Aim of the exercise ▸ Scan the entries for lines with the word "linejoin" and copy those lines.

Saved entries
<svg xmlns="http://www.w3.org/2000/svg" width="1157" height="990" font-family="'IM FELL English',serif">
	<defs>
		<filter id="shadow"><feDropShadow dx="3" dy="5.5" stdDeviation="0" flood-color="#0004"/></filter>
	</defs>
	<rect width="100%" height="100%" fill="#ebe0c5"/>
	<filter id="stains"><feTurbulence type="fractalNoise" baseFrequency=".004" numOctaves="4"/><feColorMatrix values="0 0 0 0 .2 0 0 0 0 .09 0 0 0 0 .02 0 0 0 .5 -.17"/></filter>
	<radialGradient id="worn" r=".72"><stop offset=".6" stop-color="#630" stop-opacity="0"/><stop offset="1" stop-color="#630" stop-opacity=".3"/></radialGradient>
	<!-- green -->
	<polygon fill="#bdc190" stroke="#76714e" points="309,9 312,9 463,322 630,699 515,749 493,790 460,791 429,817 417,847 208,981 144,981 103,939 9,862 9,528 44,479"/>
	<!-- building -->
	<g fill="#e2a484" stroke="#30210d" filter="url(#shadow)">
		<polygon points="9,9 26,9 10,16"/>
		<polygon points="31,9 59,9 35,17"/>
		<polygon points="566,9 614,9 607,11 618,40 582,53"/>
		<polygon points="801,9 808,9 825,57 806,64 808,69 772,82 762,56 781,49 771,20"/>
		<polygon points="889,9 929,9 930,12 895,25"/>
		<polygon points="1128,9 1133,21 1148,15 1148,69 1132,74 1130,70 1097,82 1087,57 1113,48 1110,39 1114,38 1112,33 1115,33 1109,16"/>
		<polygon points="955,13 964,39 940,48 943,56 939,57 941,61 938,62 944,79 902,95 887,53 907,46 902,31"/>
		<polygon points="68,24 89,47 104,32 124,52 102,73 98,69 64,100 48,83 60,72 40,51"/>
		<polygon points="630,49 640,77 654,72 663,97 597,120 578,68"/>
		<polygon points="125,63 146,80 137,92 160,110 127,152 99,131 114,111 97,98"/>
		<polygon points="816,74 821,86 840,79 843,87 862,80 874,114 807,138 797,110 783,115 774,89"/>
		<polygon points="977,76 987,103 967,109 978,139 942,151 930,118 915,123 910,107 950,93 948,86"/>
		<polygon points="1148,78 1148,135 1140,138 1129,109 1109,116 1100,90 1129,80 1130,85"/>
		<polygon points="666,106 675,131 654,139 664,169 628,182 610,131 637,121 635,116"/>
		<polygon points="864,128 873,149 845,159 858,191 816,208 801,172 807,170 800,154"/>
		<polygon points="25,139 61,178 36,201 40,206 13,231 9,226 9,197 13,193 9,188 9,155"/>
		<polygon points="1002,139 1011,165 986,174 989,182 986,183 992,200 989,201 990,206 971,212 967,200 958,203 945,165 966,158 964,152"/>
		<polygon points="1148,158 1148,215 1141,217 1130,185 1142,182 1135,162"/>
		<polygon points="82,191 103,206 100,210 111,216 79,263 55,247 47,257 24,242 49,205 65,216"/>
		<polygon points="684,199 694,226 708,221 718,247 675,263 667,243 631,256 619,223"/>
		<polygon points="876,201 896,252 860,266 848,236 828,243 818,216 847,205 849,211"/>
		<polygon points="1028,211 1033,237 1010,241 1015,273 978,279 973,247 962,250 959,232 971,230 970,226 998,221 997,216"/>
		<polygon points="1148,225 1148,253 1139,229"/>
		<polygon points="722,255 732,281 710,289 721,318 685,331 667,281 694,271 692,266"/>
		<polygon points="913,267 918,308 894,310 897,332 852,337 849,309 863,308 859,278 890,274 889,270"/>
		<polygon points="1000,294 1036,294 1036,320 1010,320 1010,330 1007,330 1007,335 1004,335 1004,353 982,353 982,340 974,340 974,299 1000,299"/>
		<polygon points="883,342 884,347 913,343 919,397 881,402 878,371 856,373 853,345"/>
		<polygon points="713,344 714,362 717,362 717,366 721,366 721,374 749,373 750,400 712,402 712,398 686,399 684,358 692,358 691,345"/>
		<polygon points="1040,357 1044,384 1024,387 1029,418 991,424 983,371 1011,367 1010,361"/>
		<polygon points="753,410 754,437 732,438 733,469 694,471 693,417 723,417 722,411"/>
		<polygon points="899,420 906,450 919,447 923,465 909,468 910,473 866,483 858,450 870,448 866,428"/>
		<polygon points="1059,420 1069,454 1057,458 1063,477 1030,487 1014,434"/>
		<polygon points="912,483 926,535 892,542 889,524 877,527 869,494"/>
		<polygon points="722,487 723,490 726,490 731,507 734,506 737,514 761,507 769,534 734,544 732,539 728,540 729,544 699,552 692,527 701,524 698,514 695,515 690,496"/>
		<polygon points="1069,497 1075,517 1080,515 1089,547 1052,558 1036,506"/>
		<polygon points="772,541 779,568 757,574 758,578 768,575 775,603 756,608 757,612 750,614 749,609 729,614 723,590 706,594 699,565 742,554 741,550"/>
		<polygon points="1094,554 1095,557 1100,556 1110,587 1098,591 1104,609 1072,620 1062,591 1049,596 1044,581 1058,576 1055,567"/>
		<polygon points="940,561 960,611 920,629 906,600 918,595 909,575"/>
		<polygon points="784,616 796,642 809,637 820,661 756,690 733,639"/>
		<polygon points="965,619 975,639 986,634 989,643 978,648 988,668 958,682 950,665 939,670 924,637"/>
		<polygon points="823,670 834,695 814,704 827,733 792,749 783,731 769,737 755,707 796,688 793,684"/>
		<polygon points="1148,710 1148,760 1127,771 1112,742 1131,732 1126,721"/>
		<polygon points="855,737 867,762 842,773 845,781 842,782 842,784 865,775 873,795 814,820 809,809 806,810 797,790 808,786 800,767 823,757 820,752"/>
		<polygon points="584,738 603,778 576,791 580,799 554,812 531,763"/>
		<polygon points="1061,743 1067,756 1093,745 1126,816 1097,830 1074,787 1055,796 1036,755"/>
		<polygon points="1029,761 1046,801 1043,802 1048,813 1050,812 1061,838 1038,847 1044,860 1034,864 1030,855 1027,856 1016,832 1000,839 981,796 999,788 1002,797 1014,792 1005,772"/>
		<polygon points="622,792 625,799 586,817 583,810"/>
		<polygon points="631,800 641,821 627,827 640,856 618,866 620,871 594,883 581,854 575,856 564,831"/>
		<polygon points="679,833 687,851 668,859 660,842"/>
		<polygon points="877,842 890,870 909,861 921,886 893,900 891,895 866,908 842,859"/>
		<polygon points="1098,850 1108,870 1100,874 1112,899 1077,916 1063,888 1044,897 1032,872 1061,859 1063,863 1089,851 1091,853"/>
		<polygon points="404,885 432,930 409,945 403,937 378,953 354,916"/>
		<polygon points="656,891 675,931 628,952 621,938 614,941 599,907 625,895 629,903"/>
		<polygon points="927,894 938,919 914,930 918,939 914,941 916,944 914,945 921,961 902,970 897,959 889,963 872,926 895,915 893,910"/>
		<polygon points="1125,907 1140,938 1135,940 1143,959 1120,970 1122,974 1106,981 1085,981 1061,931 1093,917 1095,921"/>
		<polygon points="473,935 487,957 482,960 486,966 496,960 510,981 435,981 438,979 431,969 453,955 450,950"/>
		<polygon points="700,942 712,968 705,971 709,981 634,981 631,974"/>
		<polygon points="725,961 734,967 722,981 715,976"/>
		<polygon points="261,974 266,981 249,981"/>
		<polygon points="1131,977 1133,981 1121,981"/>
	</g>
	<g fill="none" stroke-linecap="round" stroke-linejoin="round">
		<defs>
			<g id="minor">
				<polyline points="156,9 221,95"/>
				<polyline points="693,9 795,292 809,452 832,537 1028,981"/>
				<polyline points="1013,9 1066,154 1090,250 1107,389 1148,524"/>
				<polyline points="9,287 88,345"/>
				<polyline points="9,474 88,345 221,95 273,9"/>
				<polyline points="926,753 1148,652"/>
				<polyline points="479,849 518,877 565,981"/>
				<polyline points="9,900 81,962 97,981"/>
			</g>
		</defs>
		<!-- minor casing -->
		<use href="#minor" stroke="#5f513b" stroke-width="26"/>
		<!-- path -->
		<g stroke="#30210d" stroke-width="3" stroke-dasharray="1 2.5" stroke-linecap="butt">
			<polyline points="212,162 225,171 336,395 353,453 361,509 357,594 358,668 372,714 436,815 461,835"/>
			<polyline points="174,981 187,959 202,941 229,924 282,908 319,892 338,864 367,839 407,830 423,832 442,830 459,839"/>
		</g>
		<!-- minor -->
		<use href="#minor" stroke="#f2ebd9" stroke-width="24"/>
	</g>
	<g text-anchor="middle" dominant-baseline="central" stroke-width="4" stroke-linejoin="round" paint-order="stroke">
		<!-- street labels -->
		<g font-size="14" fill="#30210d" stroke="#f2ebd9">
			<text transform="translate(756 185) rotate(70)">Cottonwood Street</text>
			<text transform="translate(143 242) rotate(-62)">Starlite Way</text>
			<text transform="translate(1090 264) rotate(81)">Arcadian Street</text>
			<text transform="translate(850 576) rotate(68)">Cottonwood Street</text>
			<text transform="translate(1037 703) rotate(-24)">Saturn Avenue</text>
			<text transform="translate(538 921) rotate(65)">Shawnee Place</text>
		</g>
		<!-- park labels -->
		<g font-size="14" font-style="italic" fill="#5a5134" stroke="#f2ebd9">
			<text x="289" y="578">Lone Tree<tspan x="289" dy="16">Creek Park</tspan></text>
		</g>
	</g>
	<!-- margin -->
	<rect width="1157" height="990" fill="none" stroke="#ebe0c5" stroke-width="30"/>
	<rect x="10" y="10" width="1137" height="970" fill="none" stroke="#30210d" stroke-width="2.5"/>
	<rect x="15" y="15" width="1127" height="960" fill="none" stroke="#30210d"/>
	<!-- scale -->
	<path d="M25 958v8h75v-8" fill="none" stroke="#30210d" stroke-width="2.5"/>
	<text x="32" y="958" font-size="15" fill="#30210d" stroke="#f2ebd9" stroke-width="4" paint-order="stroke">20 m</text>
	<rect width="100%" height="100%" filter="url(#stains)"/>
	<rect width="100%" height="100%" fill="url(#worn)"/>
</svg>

Solution to the exercise ▸
	<g fill="none" stroke-linecap="round" stroke-linejoin="round">
	<g text-anchor="middle" dominant-baseline="central" stroke-width="4" stroke-linejoin="round" paint-order="stroke">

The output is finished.